**Requirement 1:** Please rewrite the paragraph of the commercial real estate passage below that begins "Around the region, investment sales activity" as a short list, keeping its main facts.

**Given passage:**
▬▬▬
Commercial Real Estate

Reports indicate that New England’s commercial real estate market improved modestly in recent weeks. Office leasing volume is up in core Boston business zones, but mostly because of lease renewals as net absorption remains close to zero. Providence saw slow but positive net absorption and a pickup in leasing activity in recent weeks. In Portland, no significant absorption is reported but rents appear to have leveled off and some significant deals for downtown office space are under discussion. By exception, market fundamentals are flat in Hartford as business sentiment remains cautious amid uncertainty.

Around the region, investment sales activity is on the rise across most sectors, with multifamily still the most in-demand property class and retail second. Competition for well-leased multi-family properties in prime locations has intensified: financing terms are increasingly favorable and capitalization rates have fallen to as low as 5 percent in some cases. Respondents note a number of modest construction and development projects around the region, including retail construction and speculative (residential) land development in Portland, a significant number of multifamily projects in Boston, and health-care-related activity in Providence.
▬▬▬
**Material to process:**

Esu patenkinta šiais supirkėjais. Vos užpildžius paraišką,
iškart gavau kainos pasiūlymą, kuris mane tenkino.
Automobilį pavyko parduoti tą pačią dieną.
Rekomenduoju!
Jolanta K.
▬▬▬
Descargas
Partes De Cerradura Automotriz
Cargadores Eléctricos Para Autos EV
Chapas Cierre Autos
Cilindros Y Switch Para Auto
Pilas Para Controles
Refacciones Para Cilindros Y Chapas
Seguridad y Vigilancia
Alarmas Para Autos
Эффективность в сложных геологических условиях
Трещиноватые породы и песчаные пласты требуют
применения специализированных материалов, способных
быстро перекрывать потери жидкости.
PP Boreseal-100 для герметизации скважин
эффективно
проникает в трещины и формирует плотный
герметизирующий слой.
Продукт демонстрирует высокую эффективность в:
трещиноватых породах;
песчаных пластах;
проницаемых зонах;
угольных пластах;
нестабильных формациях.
▬▬▬
**Requirement 2:** Pick out every line of the entries above that contains the word "Cilindros".

**Exercise response 1:**
- Investment sales activity is rising across most sectors. Multifamily is the most in-demand property class, and retail is second.
- Competition for well-leased multifamily properties in prime locations has intensified. Financing terms are increasingly favorable, and capitalization rates have fallen as low as 5 percent in some cases.
- Modest construction and development projects are underway around the region:
  - retail construction and speculative residential land development in Portland
  - a significant number of multifamily projects in Boston
  - health-care-related activity in Providence

**Exercise response 2:**
Cilindros Y Switch Para Auto
Refacciones Para Cilindros Y Chapas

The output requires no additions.